◆ **Task details**
Your answer should be every line from the records that contains "month".
:: Data to process ::
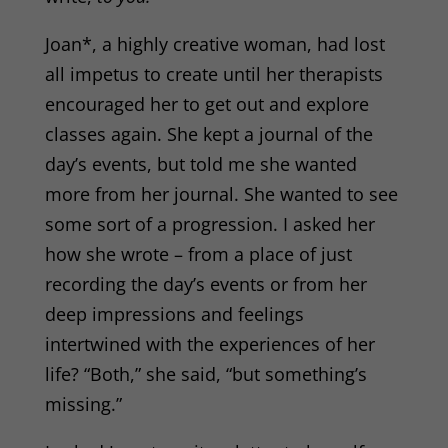
Joan*, a highly creative woman, had lost
all impetus to create until her therapists
encouraged her to get out and explore
classes again. She kept a journal of the
day’s events, but told me she wanted
more from her journal. She wanted to see
some sort of a progression. I asked her
how she wrote – from a place of just
recording the day’s events or from her
deep impressions and feelings
intertwined with the experiences of her
life? “Both,” she said, “but something’s
missing.”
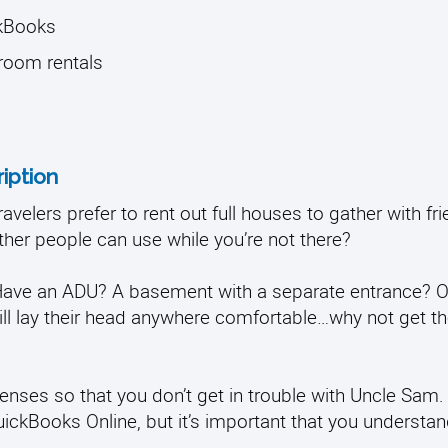
ckBooks
 room rentals
iption
velers prefer to rent out full houses to gather with fr
ther people can use while you’re not there?
 Have an ADU? A basement with a separate entrance? O
ll lay their head anywhere comfortable…why not get th
enses so that you don’t get in trouble with Uncle Sam
uickBooks Online, but it’s important that you understa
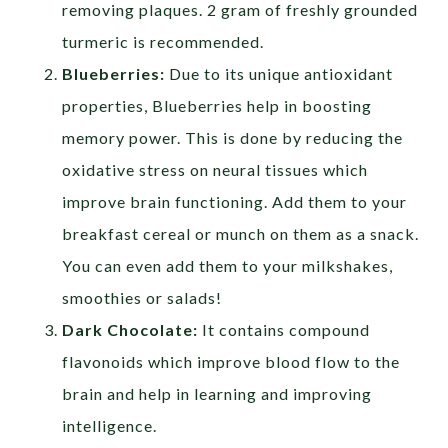
removing plaques. 2 gram of freshly grounded
turmeric is recommended.
Blueberries:
Due to its unique antioxidant
properties, Blueberries help in boosting
memory power. This is done by reducing the
oxidative stress on neural tissues which
improve brain functioning. Add them to your
breakfast cereal or munch on them as a snack.
You can even add them to your milkshakes,
smoothies or salads!
Dark Chocolate:
It contains compound
flavonoids which improve blood flow to the
brain and help in learning and improving
intelligence.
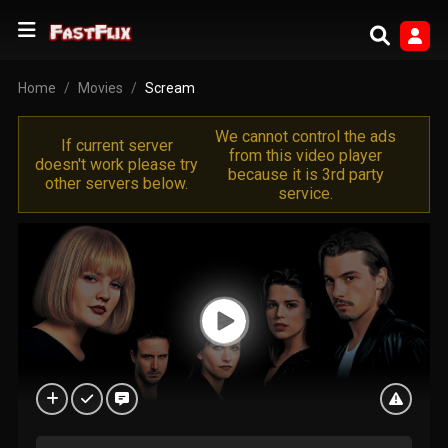
Home
Movies
Scream
We cannot control the ads
If current server
from this video player
doesn't work please try
because it is 3rd party
other servers below.
service.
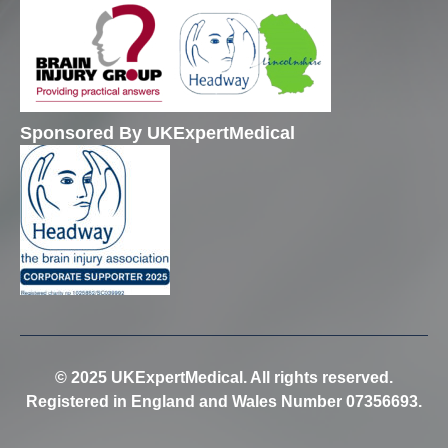
Sponsored By UKExpertMedical
© 2025 UKExpertMedical. All rights reserved.
Registered in England and Wales Number 07356693.
Trusted Site
Verified by
Trustindex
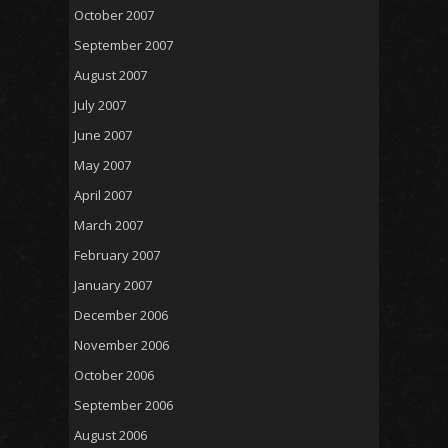
October 2007
September 2007
August 2007
July 2007
June 2007
May 2007
April 2007
March 2007
February 2007
January 2007
December 2006
November 2006
October 2006
September 2006
August 2006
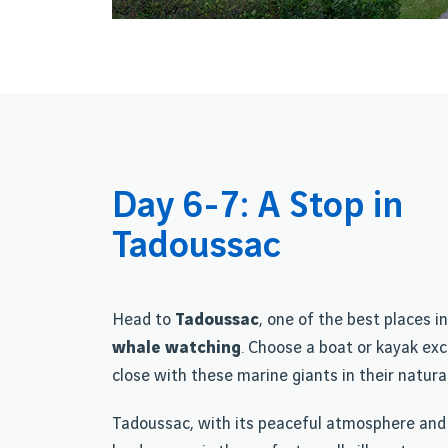
Day 6-7: A Stop in
Tadoussac
Head to
Tadoussac
, one of the best places i
whale watching
. Choose a boat or kayak exc
close with these marine giants in their natural
Tadoussac, with its peaceful atmosphere and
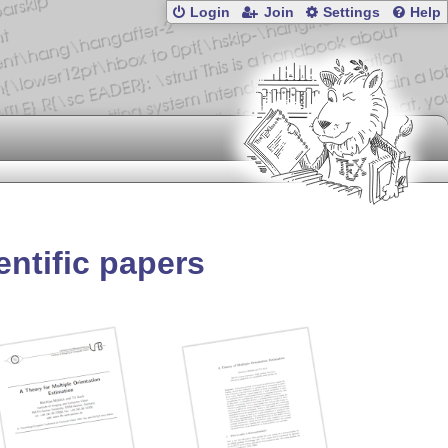
Login
Join
Settings
Help
entific papers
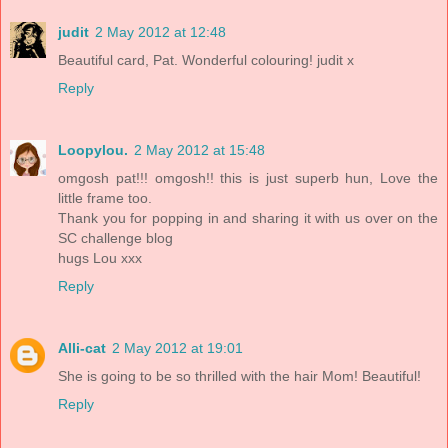
judit
2 May 2012 at 12:48
Beautiful card, Pat. Wonderful colouring! judit x
Reply
Loopylou.
2 May 2012 at 15:48
omgosh pat!!! omgosh!! this is just superb hun, Love the
little frame too.
Thank you for popping in and sharing it with us over on the
SC challenge blog
hugs Lou xxx
Reply
Alli-cat
2 May 2012 at 19:01
She is going to be so thrilled with the hair Mom! Beautiful!
Reply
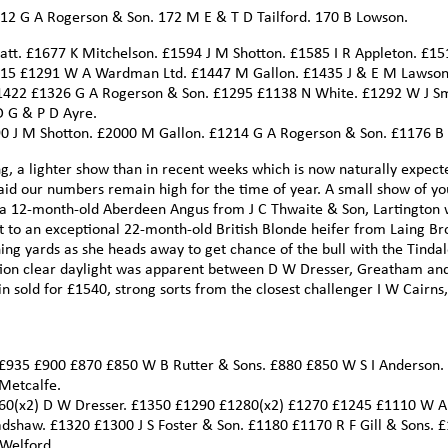
212 G A Rogerson & Son. 172 M E & T D Tailford. 170 B Lowson.
t. £1677 K Mitchelson. £1594 J M Shotton. £1585 I R Appleton. £15
315 £1291 W A Wardman Ltd. £1447 M Gallon. £1435 J & E M Lawson
1422 £1326 G A Rogerson & Son. £1295 £1138 N White. £1292 W J S
D G & P D Ayre.
190 J M Shotton. £2000 M Gallon. £1214 G A Rogerson & Son. £1176 B
ng, a lighter show than in recent weeks which is now naturally expect
aid our numbers remain high for the time of year. A small show of y
 of a 12-month-old Aberdeen Angus from J C Thwaite & Son, Lartington
 to an exceptional 22-month-old British Blonde heifer from Laing Br
ing yards as she heads away to get chance of the bull with the Tindal
ction clear daylight was apparent between D W Dresser, Greatham an
n sold for £1540, strong sorts from the closest challenger I W Cairns,
 £935 £900 £870 £850 W B Rutter & Sons. £880 £850 W S I Anderson.
Metcalfe.
360(x2) D W Dresser. £1350 £1290 £1280(x2) £1270 £1245 £1110 W A
shaw. £1320 £1300 J S Foster & Son. £1180 £1170 R F Gill & Sons. £
 Welford.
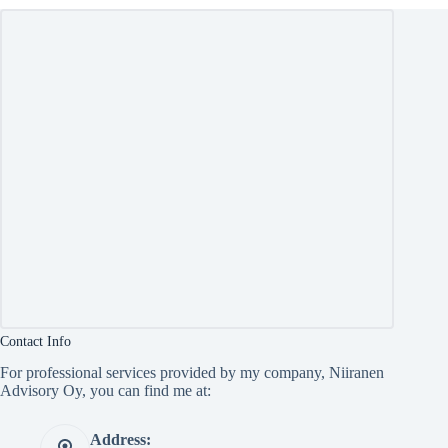
Contact Info
For professional services provided by my company, Niiranen
Advisory Oy, you can find me at:
Address:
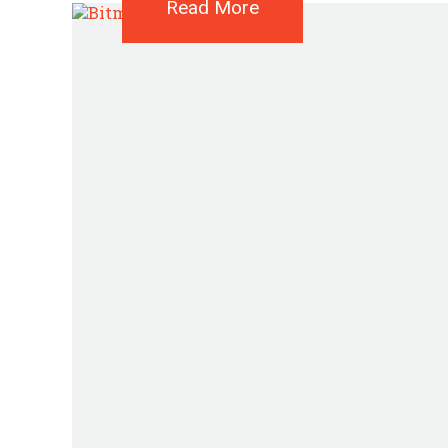
Read More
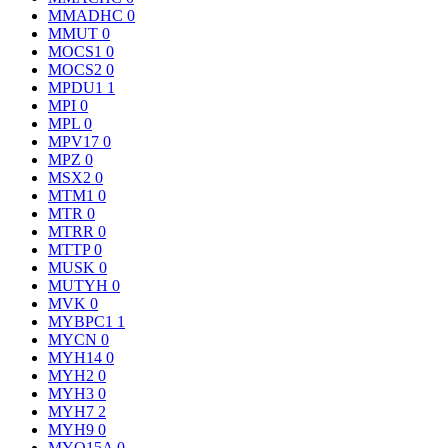
MMADHC
0
MMUT
0
MOCS1
0
MOCS2
0
MPDU1
1
MPI
0
MPL
0
MPV17
0
MPZ
0
MSX2
0
MTM1
0
MTR
0
MTRR
0
MTTP
0
MUSK
0
MUTYH
0
MVK
0
MYBPC1
1
MYCN
0
MYH14
0
MYH2
0
MYH3
0
MYH7
2
MYH9
0
MYO15A
0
:::
◆ **Answer area**
 of a 12-month-old Aberdeen Angus from J C Thwaite & Son, Lartington
 to an exceptional 22-month-old British Blonde heifer from Laing Br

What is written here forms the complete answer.